Quelques mois après la parution sur le label parisien Active Suspension d’un single qui rappelait avec bonheur les paysages panoramiques de Godspeed You Black Emperor !, Encre, alias Yann Tambour, désarçonne avec la sortie d’un album en kaléidoscope, conçu avec les moyens du bord, naviguant à vue entre chanson française, electro et post-rock. L’heureux label qui héberge ce coup de maître n’est autre que Clapping Music, qui avait déjà accueilli à bras ouverts l’electro maligne de King Q4. Enrichie sur scène de la présence d’Erich Zahn (guitare), My Jazzy Child (samples, basse), et King Q4 (batterie), la musique de Encre s’évade par la grande porte et se métamorphose en boucles de guitares arpégées, harmonies mineures belles à pleurer, le tout en V.F. et sans complexe.

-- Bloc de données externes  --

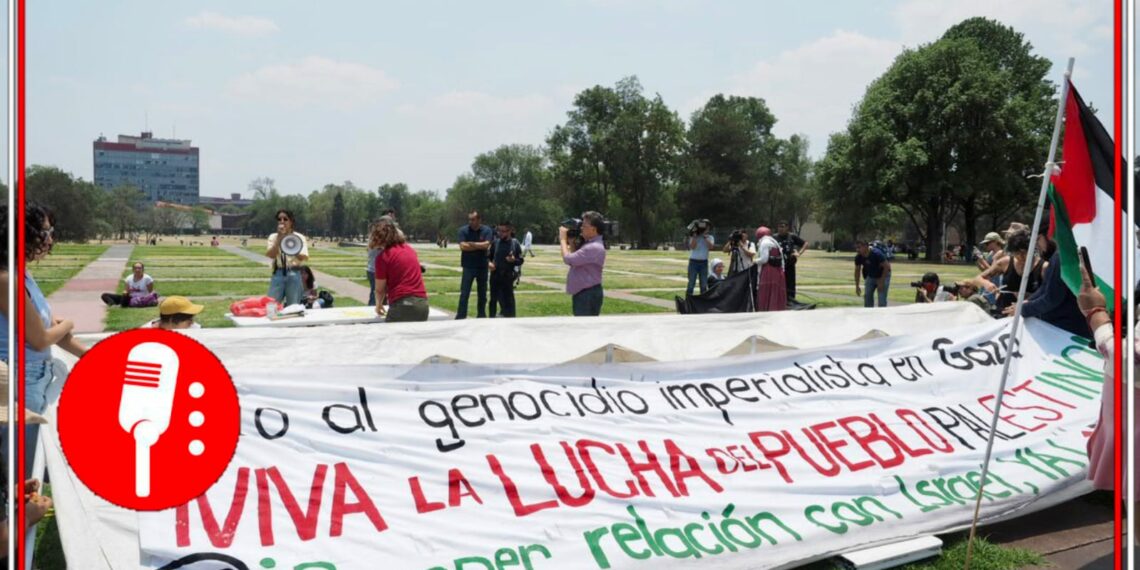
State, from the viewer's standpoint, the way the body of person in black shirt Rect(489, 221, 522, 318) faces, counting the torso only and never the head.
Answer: toward the camera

L’album décline quant à lui une tout autre facette de Encre : une musique au champ plus étroit, qui vise plus à l’intériorité qu’à l’épanchement. Encre aurait ainsi la saveur d’un Diabologum muselé, sans l’étiquette intello-gaucho flanquée dans le dos. Il susciterait presque l’envie de faire péter la baraque comme Programme, mais sans déclaration d’intention et sans hargne. Encre partagerait encore avec Dominique A des textes intimistes et noirs, à ceci près que Yann Tambour n’a rien à prouver. Pourtant, Encre n’est pas chez Lithium, parce que sa musique ne s’épuise pas dans la catégorie « renouveau de la chanson française » : si ses morceaux sont (murmurés) en français, leur structure emprunte davantage à des collages electro. Les morceaux balisent un monde menaçant ruine, comme dangereusement posé sur des billes, truffé de bleeps, de bruissements, de craquements ; un monde balbutiant, plongé dans l’obscurité, où se croisent clarinettes, violons, trompettes et sur lesquels se greffent avec parcimonie quelques boucles de guitares.

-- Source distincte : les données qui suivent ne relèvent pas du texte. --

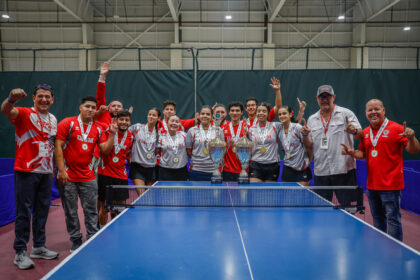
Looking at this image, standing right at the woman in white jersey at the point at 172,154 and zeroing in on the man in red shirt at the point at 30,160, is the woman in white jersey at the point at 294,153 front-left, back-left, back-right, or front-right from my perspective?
back-left

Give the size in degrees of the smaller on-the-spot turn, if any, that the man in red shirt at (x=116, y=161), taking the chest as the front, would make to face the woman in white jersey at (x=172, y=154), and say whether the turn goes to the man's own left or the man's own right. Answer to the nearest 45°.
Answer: approximately 90° to the man's own left

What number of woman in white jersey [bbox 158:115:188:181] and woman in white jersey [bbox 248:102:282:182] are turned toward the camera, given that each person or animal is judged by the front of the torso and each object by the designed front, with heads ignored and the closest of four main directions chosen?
2

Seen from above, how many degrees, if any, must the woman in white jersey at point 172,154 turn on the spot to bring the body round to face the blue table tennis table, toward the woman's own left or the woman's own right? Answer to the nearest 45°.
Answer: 0° — they already face it

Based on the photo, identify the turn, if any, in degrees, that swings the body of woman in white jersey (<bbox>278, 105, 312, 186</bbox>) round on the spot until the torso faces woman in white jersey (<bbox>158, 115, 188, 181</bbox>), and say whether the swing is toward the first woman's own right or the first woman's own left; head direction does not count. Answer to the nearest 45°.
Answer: approximately 45° to the first woman's own right

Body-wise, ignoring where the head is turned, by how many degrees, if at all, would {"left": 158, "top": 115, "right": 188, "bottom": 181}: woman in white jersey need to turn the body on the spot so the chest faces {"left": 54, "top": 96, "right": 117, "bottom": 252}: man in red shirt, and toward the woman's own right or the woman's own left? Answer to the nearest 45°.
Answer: approximately 45° to the woman's own right

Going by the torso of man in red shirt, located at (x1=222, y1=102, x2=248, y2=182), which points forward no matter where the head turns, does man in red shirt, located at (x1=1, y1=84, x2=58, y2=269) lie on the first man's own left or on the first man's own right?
on the first man's own right

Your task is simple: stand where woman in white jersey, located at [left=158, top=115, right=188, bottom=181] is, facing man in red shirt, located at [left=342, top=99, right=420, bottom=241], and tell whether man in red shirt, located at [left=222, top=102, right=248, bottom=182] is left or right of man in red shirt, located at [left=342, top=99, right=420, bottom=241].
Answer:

Avec Trouves-en un autre, l’album offre en guise d’accueil un coup de poing : une voix inexpressive et douce répète crûment « Vas-y, trouves-en un autre / Moi, j’attends que ça / Pour lui sauter à la gueule / Et revenir encore une fois » tandis qu’une nappe de cordes, qui invite au grand plongeon, est bordée de sons parasites. L’ampleur du morceau lui donne une respiration que vient contrarier sa structure répétitive, qui génère une impression de surplace, comme s’il se heurtait à un mur, ou plutôt au silence pesant de celle à qui s’adresse la voix. Nocturnes poursuit, en compagnie de guitares acoustiques, ce balisage d’un univers clos, qui cherche à s’ouvrir : « Mais qu’est-ce que je fous planté là ? », lâche la voix. L’influence de Mark Hollis et de son pendant électronique Faultline n’est jamais aussi présente que sur Air : construit sur un magnifique arpège de piano, couplé à une guitare réverbérée, le morceau décrit une ronde sur laquelle plane une trompette lancinante. La lumière s’allume le temps de Or, avec son arpège presque exotique, ses effets de voix en delay. Mais l’obscurité reprend son droit de cité sur Une Nuit à ciel ouvert. Léger comme le souffle de la bise, le morceau égrène quelques notes de piano puis de violon, sur fond de frottements de balais sur la charley. Jusqu’à ce que la voix pose comme une caresse les mots : « Je suis venu ici / En terrain inconnu / Avec pour seul alibi / Quelques malentendus / M’acharnant à ta porte / Prêt à tout défoncer », et mette en branle une rythmique dans un charivari de cordes. Vraisemblablement, la porte restera close.
Pour noir et cogneur qu’est l’album, il n’illustre pas moins l’espoir d’un homme qui commettrait l’erreur de croire qu’il obtiendra son salut d’autrui. L’erreur de penser que sa vie immobilisée (« Et moi j’ai peine à avancer (…) Le cul à terre / De me lever je désespère (…) Quatre pieds sous terre » sur Foehn) se dénouera par la volonté d’une autre, qui lui refuse finalement cette faveur. L’erreur de penser qu’il pourra vivre comme le vent dont les « affaires sont au beau fixe ». L’homme ne cesse de se débattre pour voir la lumière mais ne reçoit pour solde de tout compte que des portes fermées et des silences humiliants. Disque de contradictions, soufflant le chaud et le froid, violent et calme, échappant à toute définition, beau en tout point, l’album de Encre est « à découvrir absolument ».